[ASSIGNMENT]: Nothing outside the range is wanted. Repeat exactly the lines below from the one with "right front paw: (402, 391)" through the one with "left hip: (683, 267)".

[Stored records]
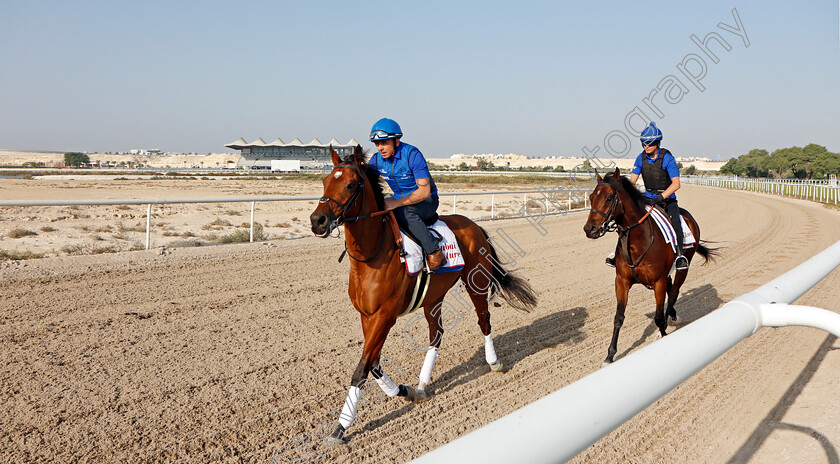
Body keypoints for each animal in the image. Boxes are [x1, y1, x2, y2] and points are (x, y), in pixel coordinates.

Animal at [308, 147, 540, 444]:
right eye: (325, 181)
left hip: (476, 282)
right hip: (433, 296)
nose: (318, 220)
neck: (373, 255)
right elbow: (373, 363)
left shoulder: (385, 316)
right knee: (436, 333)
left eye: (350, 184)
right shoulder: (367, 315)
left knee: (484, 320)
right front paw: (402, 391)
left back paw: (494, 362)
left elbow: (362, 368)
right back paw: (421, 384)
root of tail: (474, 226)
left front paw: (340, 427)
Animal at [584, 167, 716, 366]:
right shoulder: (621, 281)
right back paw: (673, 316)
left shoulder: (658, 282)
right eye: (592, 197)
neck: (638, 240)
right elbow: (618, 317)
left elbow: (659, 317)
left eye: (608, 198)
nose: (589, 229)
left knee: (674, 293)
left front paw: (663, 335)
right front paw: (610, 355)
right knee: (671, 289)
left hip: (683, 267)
==
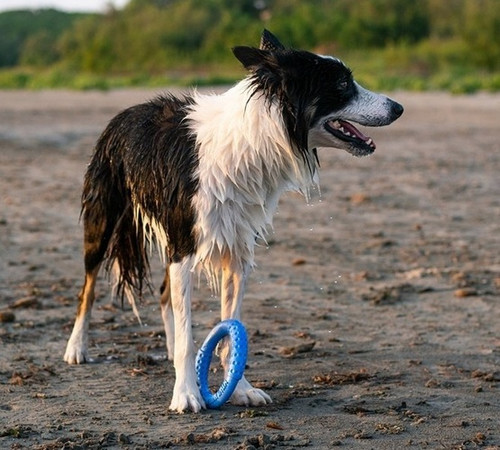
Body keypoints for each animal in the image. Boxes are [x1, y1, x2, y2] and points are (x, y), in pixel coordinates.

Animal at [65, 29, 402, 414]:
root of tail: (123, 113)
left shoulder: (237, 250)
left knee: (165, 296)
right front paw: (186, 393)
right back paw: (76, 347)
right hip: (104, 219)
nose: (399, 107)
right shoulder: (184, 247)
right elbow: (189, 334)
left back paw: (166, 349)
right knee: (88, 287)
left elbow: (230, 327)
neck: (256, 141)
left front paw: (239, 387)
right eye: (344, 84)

[REPLY TO THE EXERCISE]:
right front paw: (402, 391)
left back paw: (494, 362)
left elbow: (362, 368)
right back paw: (421, 384)
root of tail: (474, 226)
left front paw: (340, 427)
Animal at [584, 167, 716, 366]:
right shoulder: (621, 281)
right back paw: (673, 316)
left shoulder: (658, 282)
right eye: (592, 197)
neck: (638, 240)
right elbow: (618, 317)
left elbow: (659, 317)
left eye: (608, 198)
nose: (589, 229)
left knee: (674, 293)
left front paw: (663, 335)
right front paw: (610, 355)
right knee: (671, 289)
left hip: (683, 267)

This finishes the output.